[ENTRIES SHOWN — start]
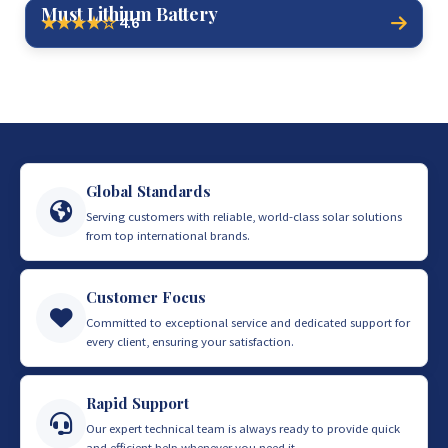
Must Lithium Battery
4.6
★★★★☆
Global Standards
Serving customers with reliable, world-class solar solutions
from top international brands.
Customer Focus
Committed to exceptional service and dedicated support for
every client, ensuring your satisfaction.
Rapid Support
Our expert technical team is always ready to provide quick
and efficient help whenever you need it.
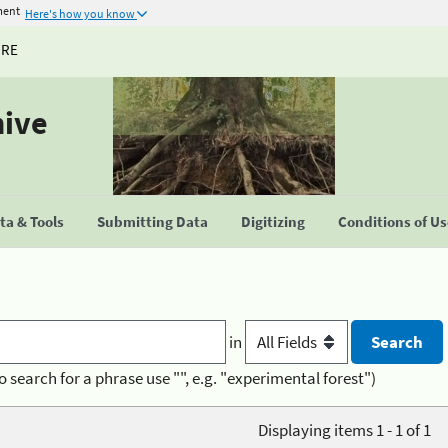
ment
Here's how you know
URE
hive
a & Tools
Submitting Data
Digitizing
Conditions of U
in
o search for a phrase use "", e.g. "experimental forest")
Displaying items 1 - 1 of 1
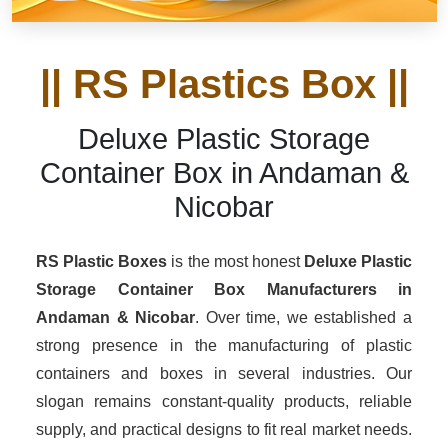
|| RS Plastics Box ||
Deluxe Plastic Storage
Container Box in Andaman &
Nicobar
RS Plastic Boxes
is the most honest
Deluxe Plastic
Storage Container Box Manufacturers
in
Andaman & Nicobar
. Over time, we established a
strong presence in the manufacturing of plastic
containers and boxes in several industries. Our
slogan remains constant-quality products, reliable
supply, and practical designs to fit real market needs.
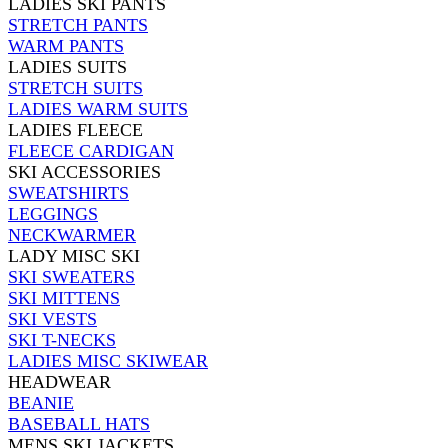
LADIES SKI PANTS
STRETCH PANTS
WARM PANTS
LADIES SUITS
STRETCH SUITS
LADIES WARM SUITS
LADIES FLEECE
FLEECE CARDIGAN
SKI ACCESSORIES
SWEATSHIRTS
LEGGINGS
NECKWARMER
LADY MISC SKI
SKI SWEATERS
SKI MITTENS
SKI VESTS
SKI T-NECKS
LADIES MISC SKIWEAR
HEADWEAR
BEANIE
BASEBALL HATS
MENS SKI JACKETS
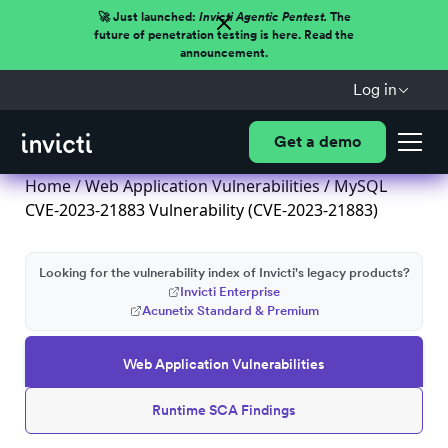
🚀 Just launched:
Invicti Agentic Pentest.
The
future of penetration testing is here. Read the
announcement.
Log in
Get a demo
Home
/
Web Application Vulnerabilities
/ MySQL
CVE-2023-21883 Vulnerability (CVE-2023-21883)
Looking for the vulnerability index of Invicti's legacy products?
Invicti Enterprise
Acunetix Standard & Premium
Web Application Vulnerabilities
Runtime SCA Findings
[ENTRIES SHOWN — finish]
Repeat every line from the one containing "LADIES SKI PANTS" through the last line of the items, omitting the pictures.

LADIES SKI PANTS
STRETCH PANTS
WARM PANTS
LADIES SUITS
STRETCH SUITS
LADIES WARM SUITS
LADIES FLEECE
FLEECE CARDIGAN
SKI ACCESSORIES
SWEATSHIRTS
LEGGINGS
NECKWARMER
LADY MISC SKI
SKI SWEATERS
SKI MITTENS
SKI VESTS
SKI T-NECKS
LADIES MISC SKIWEAR
HEADWEAR
BEANIE
BASEBALL HATS
MENS SKI JACKETS
🚀 Just launched:
Invicti Agentic Pentest.
The
future of penetration testing is here. Read the
announcement.
Log in
Get a demo
Home
/
Web Application Vulnerabilities
/ MySQL
CVE-2023-21883 Vulnerability (CVE-2023-21883)
Looking for the vulnerability index of Invicti's legacy products?
Invicti Enterprise
Acunetix Standard & Premium
Web Application Vulnerabilities
Runtime SCA Findings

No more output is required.